■ Written request ■
Copy out the stretch of items from the line containing "common name: Common grapefern" through the line containing "order: Stylommatophora", both included, with each line unchanged.

■ The records ■
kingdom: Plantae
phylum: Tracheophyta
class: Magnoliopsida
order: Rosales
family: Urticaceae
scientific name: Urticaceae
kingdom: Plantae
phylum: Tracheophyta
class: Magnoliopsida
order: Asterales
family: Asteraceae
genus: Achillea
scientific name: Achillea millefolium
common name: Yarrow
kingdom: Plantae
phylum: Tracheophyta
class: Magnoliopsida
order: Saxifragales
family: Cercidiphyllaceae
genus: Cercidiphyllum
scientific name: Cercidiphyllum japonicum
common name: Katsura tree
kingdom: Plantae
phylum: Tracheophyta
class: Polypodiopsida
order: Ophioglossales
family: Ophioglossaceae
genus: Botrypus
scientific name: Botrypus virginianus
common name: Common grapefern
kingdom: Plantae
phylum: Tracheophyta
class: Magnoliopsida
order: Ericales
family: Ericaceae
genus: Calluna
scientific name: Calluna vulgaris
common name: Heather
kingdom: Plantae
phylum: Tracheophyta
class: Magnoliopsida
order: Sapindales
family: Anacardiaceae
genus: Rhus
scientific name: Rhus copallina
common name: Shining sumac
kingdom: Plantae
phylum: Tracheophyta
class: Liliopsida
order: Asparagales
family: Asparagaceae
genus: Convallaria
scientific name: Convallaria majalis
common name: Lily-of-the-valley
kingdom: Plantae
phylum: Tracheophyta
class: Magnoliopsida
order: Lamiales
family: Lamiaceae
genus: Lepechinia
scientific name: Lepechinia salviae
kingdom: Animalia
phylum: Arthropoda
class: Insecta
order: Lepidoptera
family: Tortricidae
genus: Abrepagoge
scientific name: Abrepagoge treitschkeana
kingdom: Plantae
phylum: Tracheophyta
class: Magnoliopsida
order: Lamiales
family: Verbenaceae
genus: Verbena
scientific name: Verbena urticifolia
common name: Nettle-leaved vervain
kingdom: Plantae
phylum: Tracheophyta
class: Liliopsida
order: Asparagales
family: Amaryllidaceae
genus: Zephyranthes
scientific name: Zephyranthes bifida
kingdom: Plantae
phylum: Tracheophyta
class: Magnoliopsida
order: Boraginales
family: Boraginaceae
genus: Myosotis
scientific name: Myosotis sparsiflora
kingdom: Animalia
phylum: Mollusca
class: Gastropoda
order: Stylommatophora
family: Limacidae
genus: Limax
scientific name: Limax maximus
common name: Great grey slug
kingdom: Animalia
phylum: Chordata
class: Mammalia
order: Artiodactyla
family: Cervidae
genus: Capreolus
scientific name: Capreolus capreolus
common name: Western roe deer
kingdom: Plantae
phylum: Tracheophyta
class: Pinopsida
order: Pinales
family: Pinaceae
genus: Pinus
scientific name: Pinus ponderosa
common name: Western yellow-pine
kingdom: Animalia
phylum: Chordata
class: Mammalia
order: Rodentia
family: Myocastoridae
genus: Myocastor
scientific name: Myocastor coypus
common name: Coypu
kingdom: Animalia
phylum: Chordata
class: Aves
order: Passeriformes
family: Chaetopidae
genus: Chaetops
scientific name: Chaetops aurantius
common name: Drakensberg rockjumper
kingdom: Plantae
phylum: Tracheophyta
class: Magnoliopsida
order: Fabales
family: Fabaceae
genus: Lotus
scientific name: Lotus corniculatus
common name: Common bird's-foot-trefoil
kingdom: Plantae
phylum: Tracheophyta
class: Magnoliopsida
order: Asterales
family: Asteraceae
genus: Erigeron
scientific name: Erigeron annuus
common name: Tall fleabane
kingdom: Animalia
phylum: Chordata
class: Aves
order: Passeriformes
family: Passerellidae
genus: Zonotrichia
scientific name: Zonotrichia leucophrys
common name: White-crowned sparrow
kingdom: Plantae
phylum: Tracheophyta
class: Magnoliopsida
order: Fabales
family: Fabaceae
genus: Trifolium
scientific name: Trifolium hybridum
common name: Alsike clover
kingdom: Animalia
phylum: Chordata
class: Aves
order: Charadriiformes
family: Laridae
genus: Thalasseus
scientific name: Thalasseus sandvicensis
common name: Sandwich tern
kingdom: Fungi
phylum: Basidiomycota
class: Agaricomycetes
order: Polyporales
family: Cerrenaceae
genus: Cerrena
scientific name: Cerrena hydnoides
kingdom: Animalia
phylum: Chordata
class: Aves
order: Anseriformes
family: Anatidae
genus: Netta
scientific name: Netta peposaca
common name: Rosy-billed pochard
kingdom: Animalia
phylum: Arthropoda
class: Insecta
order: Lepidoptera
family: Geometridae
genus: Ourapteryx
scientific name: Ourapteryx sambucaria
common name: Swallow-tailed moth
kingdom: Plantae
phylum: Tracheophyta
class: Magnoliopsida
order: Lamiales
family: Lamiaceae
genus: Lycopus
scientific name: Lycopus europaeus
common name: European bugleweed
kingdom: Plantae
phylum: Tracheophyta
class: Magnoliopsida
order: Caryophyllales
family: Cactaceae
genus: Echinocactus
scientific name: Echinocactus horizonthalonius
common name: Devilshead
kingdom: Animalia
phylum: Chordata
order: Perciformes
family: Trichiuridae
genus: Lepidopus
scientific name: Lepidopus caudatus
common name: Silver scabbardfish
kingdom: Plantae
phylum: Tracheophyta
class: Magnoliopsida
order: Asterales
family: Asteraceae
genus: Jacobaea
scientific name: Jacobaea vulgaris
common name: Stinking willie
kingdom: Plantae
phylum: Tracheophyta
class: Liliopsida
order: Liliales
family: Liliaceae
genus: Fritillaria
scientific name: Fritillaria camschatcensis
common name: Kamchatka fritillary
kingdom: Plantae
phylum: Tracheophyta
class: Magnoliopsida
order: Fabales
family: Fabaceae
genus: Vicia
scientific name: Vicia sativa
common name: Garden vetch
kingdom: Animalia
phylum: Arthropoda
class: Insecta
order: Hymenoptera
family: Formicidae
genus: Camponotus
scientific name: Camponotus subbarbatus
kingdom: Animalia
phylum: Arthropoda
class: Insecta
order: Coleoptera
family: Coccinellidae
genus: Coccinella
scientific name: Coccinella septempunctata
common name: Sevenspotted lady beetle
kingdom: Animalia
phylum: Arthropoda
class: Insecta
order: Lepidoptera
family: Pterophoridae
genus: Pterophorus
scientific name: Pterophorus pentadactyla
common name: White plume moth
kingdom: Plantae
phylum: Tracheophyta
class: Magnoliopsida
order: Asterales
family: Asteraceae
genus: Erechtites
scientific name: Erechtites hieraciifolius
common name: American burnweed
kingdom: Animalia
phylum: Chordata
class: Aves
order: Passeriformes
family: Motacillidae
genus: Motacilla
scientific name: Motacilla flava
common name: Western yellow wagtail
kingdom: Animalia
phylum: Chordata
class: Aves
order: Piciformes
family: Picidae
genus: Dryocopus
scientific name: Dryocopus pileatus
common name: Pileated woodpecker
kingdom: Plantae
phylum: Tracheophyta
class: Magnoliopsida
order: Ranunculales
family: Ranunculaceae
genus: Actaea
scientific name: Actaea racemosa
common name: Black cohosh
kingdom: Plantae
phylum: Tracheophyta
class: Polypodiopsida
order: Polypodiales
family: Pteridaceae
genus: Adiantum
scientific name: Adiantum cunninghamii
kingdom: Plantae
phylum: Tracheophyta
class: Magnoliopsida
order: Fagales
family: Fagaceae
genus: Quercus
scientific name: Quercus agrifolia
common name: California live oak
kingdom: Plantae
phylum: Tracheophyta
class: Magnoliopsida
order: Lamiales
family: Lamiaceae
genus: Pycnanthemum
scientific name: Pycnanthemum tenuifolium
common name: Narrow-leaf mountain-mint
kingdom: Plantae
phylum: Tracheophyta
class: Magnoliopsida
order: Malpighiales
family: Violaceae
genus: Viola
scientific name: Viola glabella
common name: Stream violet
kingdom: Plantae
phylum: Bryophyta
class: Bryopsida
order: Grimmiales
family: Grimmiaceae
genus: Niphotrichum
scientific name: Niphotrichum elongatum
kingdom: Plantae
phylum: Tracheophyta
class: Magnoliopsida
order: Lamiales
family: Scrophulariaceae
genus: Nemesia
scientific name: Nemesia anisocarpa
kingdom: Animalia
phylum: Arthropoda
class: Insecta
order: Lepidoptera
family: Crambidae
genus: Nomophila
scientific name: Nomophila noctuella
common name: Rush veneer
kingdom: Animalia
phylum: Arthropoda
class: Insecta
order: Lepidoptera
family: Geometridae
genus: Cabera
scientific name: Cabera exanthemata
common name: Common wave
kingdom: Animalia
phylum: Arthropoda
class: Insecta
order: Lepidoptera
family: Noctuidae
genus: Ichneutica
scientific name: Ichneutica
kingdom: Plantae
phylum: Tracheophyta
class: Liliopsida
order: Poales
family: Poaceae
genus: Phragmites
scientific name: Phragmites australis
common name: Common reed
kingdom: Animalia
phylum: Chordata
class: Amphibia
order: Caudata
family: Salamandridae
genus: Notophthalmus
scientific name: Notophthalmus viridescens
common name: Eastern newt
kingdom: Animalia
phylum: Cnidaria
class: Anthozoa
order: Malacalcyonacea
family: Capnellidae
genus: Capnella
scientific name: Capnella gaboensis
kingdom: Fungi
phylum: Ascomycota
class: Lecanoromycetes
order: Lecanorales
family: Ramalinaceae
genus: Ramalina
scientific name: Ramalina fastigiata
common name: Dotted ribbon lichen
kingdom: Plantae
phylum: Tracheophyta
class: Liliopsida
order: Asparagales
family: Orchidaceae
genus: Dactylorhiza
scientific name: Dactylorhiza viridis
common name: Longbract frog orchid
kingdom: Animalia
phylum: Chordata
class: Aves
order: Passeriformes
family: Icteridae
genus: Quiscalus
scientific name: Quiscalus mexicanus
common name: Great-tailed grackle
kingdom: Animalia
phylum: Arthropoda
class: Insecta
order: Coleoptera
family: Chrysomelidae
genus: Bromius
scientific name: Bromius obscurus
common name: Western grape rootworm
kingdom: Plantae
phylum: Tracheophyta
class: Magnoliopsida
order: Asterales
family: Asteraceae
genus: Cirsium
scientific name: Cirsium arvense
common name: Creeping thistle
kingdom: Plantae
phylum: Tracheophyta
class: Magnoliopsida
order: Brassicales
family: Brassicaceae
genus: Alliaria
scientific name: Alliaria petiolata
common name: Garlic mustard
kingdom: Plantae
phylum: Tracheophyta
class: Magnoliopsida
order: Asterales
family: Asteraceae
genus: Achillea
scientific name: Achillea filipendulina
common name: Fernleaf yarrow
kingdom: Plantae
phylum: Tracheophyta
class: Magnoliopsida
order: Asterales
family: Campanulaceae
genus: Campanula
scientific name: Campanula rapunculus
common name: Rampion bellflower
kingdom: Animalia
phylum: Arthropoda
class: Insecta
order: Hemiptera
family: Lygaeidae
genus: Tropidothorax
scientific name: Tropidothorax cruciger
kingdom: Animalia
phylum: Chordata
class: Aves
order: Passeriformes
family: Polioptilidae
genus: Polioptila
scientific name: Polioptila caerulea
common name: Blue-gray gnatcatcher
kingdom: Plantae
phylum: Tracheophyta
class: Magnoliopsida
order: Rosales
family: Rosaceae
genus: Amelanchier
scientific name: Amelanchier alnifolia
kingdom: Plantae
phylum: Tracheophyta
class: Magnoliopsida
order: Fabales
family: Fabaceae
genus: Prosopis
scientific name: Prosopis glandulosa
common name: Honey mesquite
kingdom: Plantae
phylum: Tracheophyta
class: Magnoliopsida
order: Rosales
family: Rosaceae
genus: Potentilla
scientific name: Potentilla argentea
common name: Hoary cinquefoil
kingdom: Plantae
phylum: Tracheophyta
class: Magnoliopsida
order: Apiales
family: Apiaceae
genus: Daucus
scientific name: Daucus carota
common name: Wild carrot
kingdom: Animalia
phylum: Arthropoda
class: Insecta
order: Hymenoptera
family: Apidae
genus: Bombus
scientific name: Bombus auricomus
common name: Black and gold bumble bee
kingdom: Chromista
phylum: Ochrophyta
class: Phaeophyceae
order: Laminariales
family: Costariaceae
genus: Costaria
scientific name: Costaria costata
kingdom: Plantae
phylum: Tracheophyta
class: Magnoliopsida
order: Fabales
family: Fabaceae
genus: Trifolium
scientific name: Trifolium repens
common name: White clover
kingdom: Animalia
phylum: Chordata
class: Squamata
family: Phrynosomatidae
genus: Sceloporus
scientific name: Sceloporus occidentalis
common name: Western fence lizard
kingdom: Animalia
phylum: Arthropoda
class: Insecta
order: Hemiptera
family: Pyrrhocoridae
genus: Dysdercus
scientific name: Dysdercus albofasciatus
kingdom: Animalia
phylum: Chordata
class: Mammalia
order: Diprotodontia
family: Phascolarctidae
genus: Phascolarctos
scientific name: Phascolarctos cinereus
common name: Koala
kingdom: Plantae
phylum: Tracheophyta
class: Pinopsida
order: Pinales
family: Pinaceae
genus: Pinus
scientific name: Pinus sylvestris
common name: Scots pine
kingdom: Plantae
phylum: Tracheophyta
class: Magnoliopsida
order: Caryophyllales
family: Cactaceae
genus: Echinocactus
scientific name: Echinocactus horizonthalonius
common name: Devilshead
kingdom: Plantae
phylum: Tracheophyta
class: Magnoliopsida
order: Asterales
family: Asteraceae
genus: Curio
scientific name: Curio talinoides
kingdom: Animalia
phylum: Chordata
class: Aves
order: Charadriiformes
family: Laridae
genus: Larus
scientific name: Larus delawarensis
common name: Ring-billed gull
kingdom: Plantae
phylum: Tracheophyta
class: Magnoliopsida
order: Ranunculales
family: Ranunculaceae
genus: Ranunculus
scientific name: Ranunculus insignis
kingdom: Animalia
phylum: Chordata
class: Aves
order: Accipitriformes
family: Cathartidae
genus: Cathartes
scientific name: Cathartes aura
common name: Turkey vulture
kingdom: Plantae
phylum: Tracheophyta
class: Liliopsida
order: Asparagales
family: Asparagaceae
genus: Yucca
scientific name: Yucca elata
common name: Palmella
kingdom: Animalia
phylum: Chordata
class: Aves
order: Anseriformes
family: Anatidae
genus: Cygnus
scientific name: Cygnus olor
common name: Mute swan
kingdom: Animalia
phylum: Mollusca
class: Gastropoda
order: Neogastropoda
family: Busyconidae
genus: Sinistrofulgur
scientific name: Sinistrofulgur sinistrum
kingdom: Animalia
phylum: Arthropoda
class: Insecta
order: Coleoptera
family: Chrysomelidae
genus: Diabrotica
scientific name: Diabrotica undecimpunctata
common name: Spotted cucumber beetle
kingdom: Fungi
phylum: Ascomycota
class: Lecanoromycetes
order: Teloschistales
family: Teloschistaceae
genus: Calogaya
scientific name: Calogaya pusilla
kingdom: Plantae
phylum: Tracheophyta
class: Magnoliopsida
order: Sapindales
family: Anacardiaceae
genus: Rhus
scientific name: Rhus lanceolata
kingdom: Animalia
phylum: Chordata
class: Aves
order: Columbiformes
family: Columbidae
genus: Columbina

■ Written response ■
common name: Common grapefern
kingdom: Plantae
phylum: Tracheophyta
class: Magnoliopsida
order: Ericales
family: Ericaceae
genus: Calluna
scientific name: Calluna vulgaris
common name: Heather
kingdom: Plantae
phylum: Tracheophyta
class: Magnoliopsida
order: Sapindales
family: Anacardiaceae
genus: Rhus
scientific name: Rhus copallina
common name: Shining sumac
kingdom: Plantae
phylum: Tracheophyta
class: Liliopsida
order: Asparagales
family: Asparagaceae
genus: Convallaria
scientific name: Convallaria majalis
common name: Lily-of-the-valley
kingdom: Plantae
phylum: Tracheophyta
class: Magnoliopsida
order: Lamiales
family: Lamiaceae
genus: Lepechinia
scientific name: Lepechinia salviae
kingdom: Animalia
phylum: Arthropoda
class: Insecta
order: Lepidoptera
family: Tortricidae
genus: Abrepagoge
scientific name: Abrepagoge treitschkeana
kingdom: Plantae
phylum: Tracheophyta
class: Magnoliopsida
order: Lamiales
family: Verbenaceae
genus: Verbena
scientific name: Verbena urticifolia
common name: Nettle-leaved vervain
kingdom: Plantae
phylum: Tracheophyta
class: Liliopsida
order: Asparagales
family: Amaryllidaceae
genus: Zephyranthes
scientific name: Zephyranthes bifida
kingdom: Plantae
phylum: Tracheophyta
class: Magnoliopsida
order: Boraginales
family: Boraginaceae
genus: Myosotis
scientific name: Myosotis sparsiflora
kingdom: Animalia
phylum: Mollusca
class: Gastropoda
order: Stylommatophora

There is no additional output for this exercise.